Istilah pembebasan atau Moksa atau juga dikenal dengan istilah Mukti dapat kita temukan dalam beberapa manuskrip Veda. Salah satunya yang paling sering dikutip oleh kaum Vaisnava adalah sloka Bhagavata Purana 3.29.13 yang berbunyi: “salokya-sarsti-samipya-
sarupyaikatvam apy uta
diyamanam na grhnanti
vina mat-sevanam janah, Seorang penyembah murni tidak ingin menerima Moksa jenis apapun, Salokya (tinggal diplanet yang sama dengan Tuhan), Sarsti (Memperoleh kemewahan yang sama dengan kemewahan Tuhan), samipya (menjadi rekan pribadi Tuhan), sarupya (mendapat ciri badan yang sama dengan Tuhan), atau ekatva (Jivanmukti, menyatu dengan cahaya Brahman), walaupun semua hal tersebut ditawarkan oleh Kepribadian Tuhan Yang Maha Esa. Pernyataan serupa kembali  ditegaskan dalam Bhagavata Purana 9.4.67: “tikar-sevaya te pratitam salokyadi-catustayam necchanti sevaya purnah Kuto ‘nyat kala-viplutam, PenyembahKu selalu puas dalam pelayanan bhakti kepadaKu dan tidak tertarik pada empat jenis pembebasan [moksa; salokya, sarupya, samipya dan sarsti], meskipun secara otomatis hal itu bisa dicapai dengan pelayanan. Lalu apa yang dapat dikatakan untuk kebahagiaan sesaat dengan naik ke sistem planet yang lebih tinggi?”. Dari dua sloka ini, setidaknya kita mendapat penggambaran bahwasanya kitab suci Veda mengakui adanya beberapa jenis Moksa dan dengan demikian menggugurkan anggapan bahwa Moksa hanyalah kondisi dimana sang Atman menyatu dengan Brahman.

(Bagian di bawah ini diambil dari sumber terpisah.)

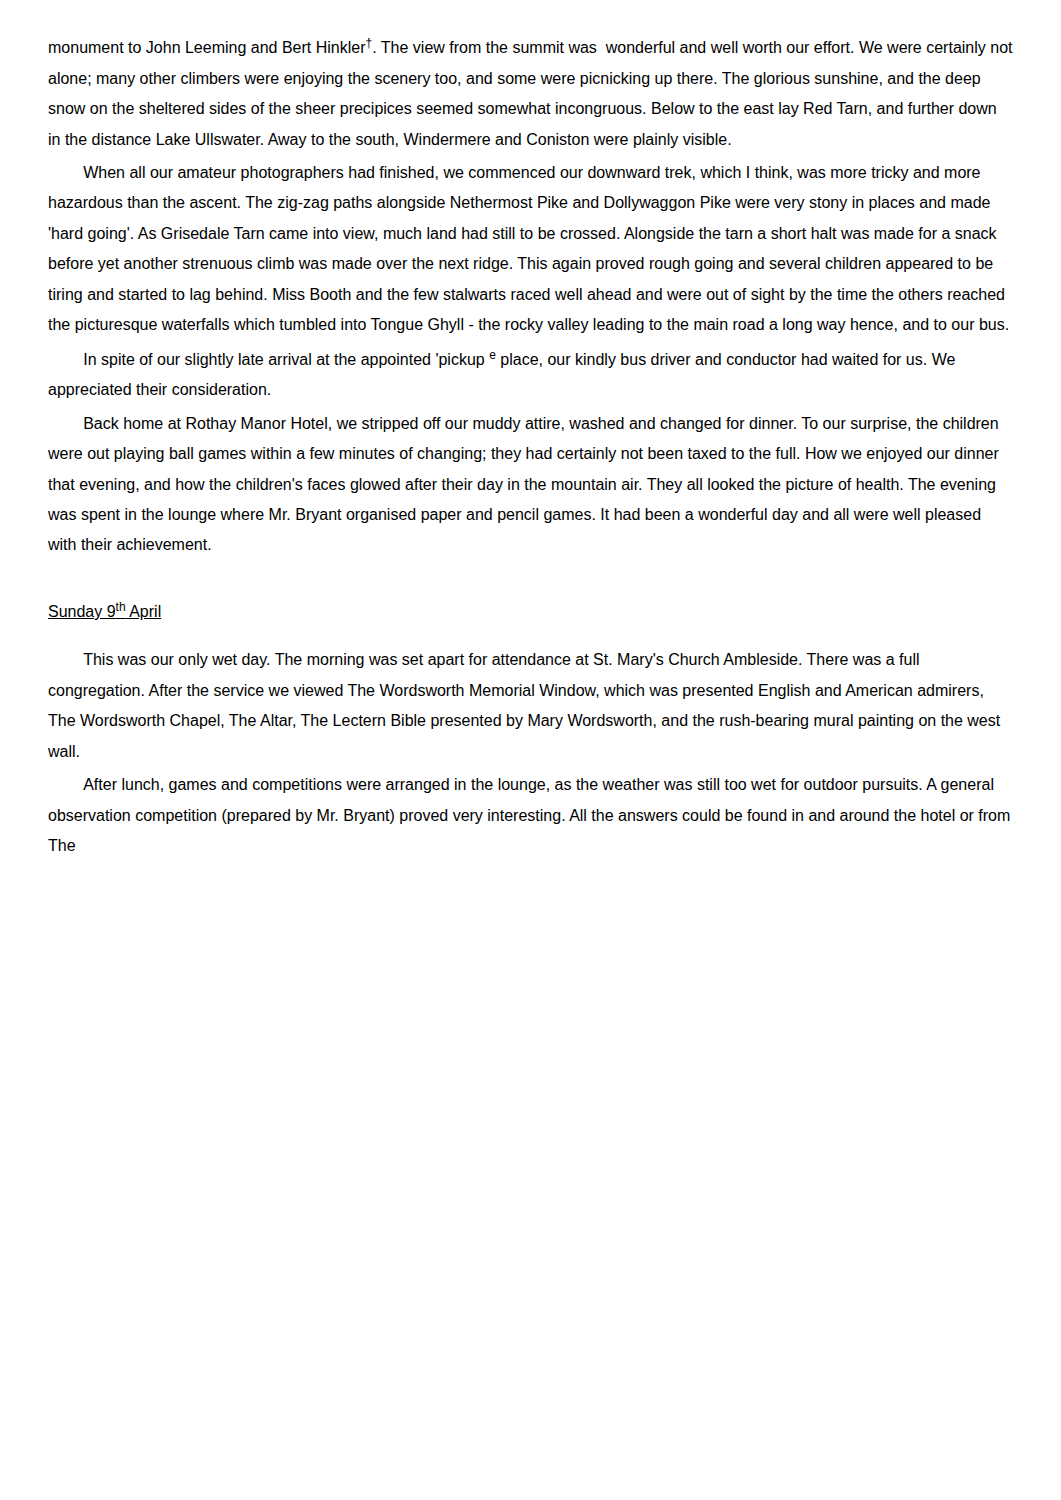monument to John Leeming and Bert Hinkler†. The view from the summit was wonderful and well worth our effort. We were certainly not alone; many other climbers were enjoying the scenery too, and some were picnicking up there. The glorious sunshine, and the deep snow on the sheltered sides of the sheer precipices seemed somewhat incongruous. Below to the east lay Red Tarn, and further down in the distance Lake Ullswater. Away to the south, Windermere and Coniston were plainly visible.
When all our amateur photographers had finished, we commenced our downward trek, which I think, was more tricky and more hazardous than the ascent. The zig-zag paths alongside Nethermost Pike and Dollywaggon Pike were very stony in places and made 'hard going'. As Grisedale Tarn came into view, much land had still to be crossed. Alongside the tarn a short halt was made for a snack before yet another strenuous climb was made over the next ridge. This again proved rough going and several children appeared to be tiring and started to lag behind. Miss Booth and the few stalwarts raced well ahead and were out of sight by the time the others reached the picturesque waterfalls which tumbled into Tongue Ghyll - the rocky valley leading to the main road a long way hence, and to our bus.
In spite of our slightly late arrival at the appointed 'pickup e place, our kindly bus driver and conductor had waited for us. We appreciated their consideration.
Back home at Rothay Manor Hotel, we stripped off our muddy attire, washed and changed for dinner. To our surprise, the children were out playing ball games within a few minutes of changing; they had certainly not been taxed to the full. How we enjoyed our dinner that evening, and how the children's faces glowed after their day in the mountain air. They all looked the picture of health. The evening was spent in the lounge where Mr. Bryant organised paper and pencil games. It had been a wonderful day and all were well pleased with their achievement.
Sunday 9th April
This was our only wet day. The morning was set apart for attendance at St. Mary's Church Ambleside. There was a full congregation. After the service we viewed The Wordsworth Memorial Window, which was presented English and American admirers, The Wordsworth Chapel, The Altar, The Lectern Bible presented by Mary Wordsworth, and the rush-bearing mural painting on the west wall.
After lunch, games and competitions were arranged in the lounge, as the weather was still too wet for outdoor pursuits. A general observation competition (prepared by Mr. Bryant) proved very interesting. All the answers could be found in and around the hotel or from The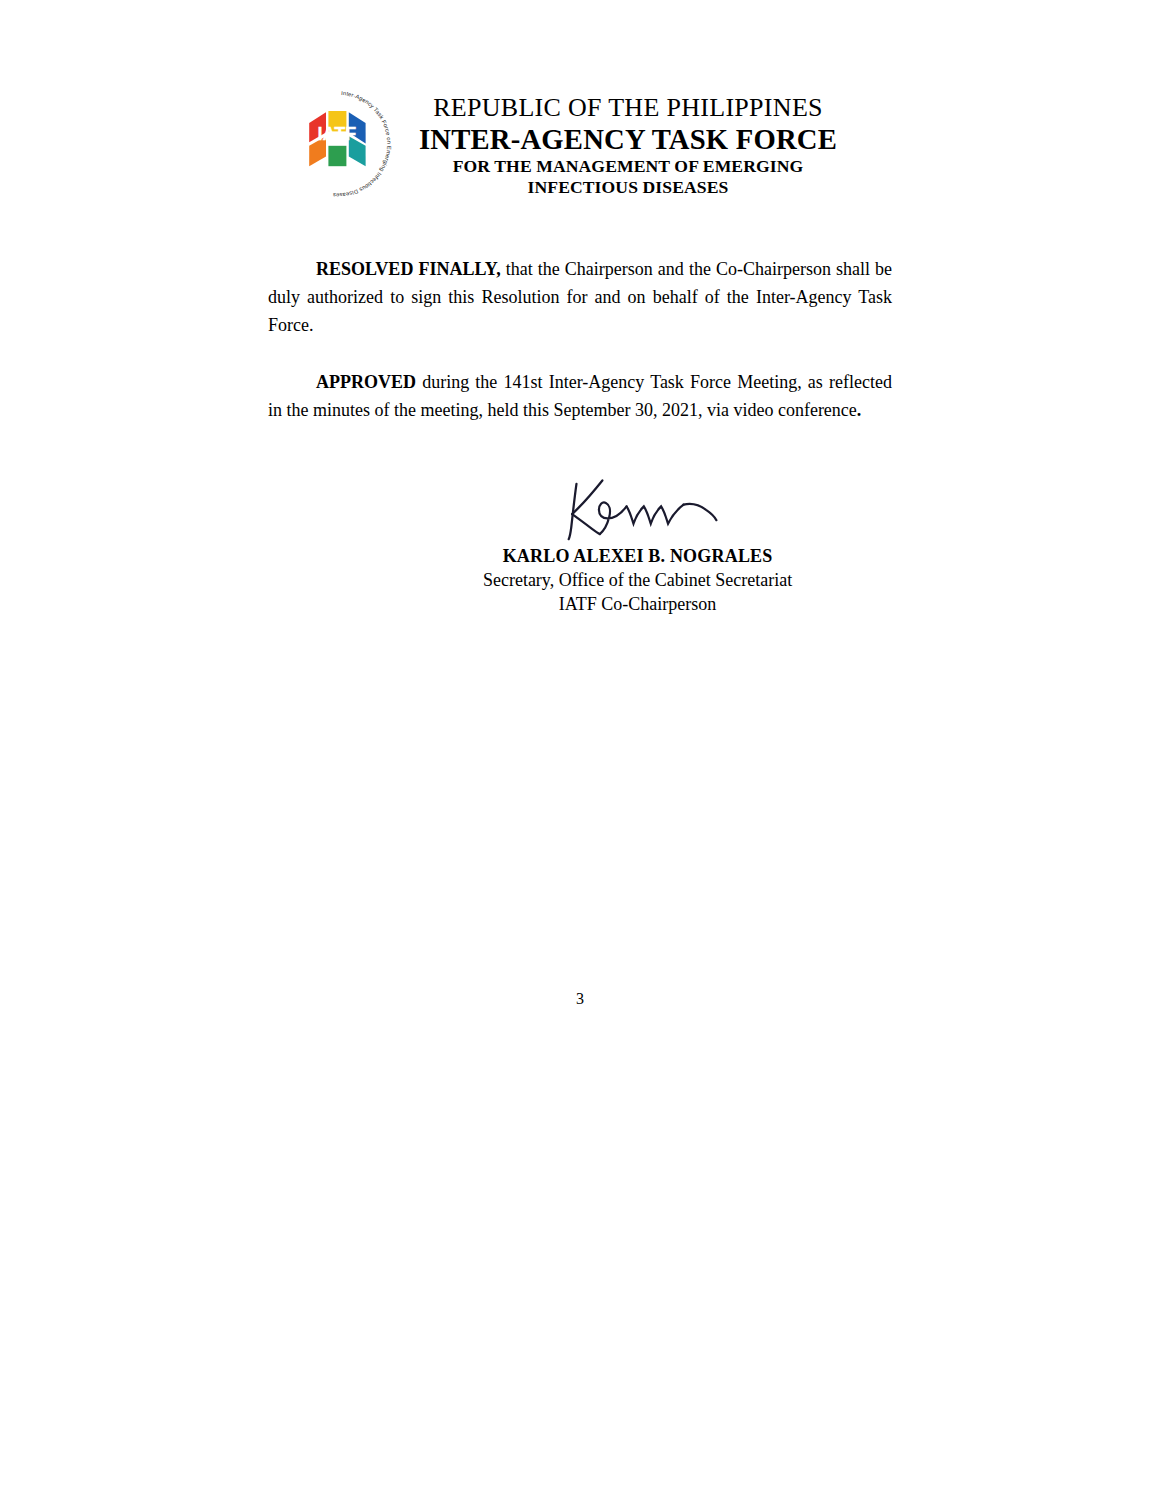Inter-Agency Task Force on Emerging Infectious Diseases IATF
REPUBLIC OF THE PHILIPPINES
INTER-AGENCY TASK FORCE
FOR THE MANAGEMENT OF EMERGING INFECTIOUS DISEASES
RESOLVED FINALLY, that the Chairperson and the Co-Chairperson shall be duly authorized to sign this Resolution for and on behalf of the Inter-Agency Task Force.
APPROVED during the 141st Inter-Agency Task Force Meeting, as reflected in the minutes of the meeting, held this September 30, 2021, via video conference.
KARLO ALEXEI B. NOGRALES
Secretary, Office of the Cabinet Secretariat
IATF Co-Chairperson
3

Istilah Ekatva, atau penyatuan Atman dengan Brahman juga disebut dengan istilah Sayujya. Hal ini disinggung dalam kitab Vedanta Sutra. “Banyak bagian-bagian Upanisad menjelaskan pembebasan sebagai penyatuan sang Atman menjadi Brahman. Tahap awal masuknya Atman ke dalam cahaya Brahman disebut sayujya-mukti. Setelah mencapai dunia spiritual, Atman bisa mencapai empat jenis mukti yang lebih tinggi, di mana keempatnya terlebih dahulu telah mencapai penyatuan dalam sayujya-mukti.” (Vedanta Sutra 4.4.4).

Berdasarkan sloka Vedanta Sutra 4.4.4, dapat dikatakan bahwa empat jenis Moksa yang utama sudah pasti melewati Sayujya-mukti atau bersatunya Atman dengan cahaya Brahman (Brahmajyotir) sebelum pada akhirnya sang Atman masuk ke dalam alam rohani yang diselimuti cahaya Brahman tersebut. Dengan demikian, dapat dikatakan jenis Moksa penyatuan Atman dengan Brahman adalah lebih rendah dari empat moksa yang lain karena keempat jenis moksa yang lain sudah pasti melewati proses Sayujya sebelum masuk ke dalam alam rohani yang dikenal dengan sebutan Vaikuntha dan mendapatkan badan rohani. Kesimpulan ini juga dipertegas oleh sloka Vedanta Suta 4.4.13-14 yang menyatakan: “Atman yang terbebaskan adalah penikmat. Dalam Sayujya-mukti, sang Atman menikmati kebahagiaan transendental tanpa badan rohani seperti orang tidur yang menikmati mimpi. Kebahagiaan pembebasan pribadi, dimana Atman termanifestasi dalam badan spiritual jauh lebih besar. Keinginan Atman yang terbebaskan menikmati bukanlah dalam motif material, semuanya adalah anugrah Tuhan Yang Maha Kuasa”.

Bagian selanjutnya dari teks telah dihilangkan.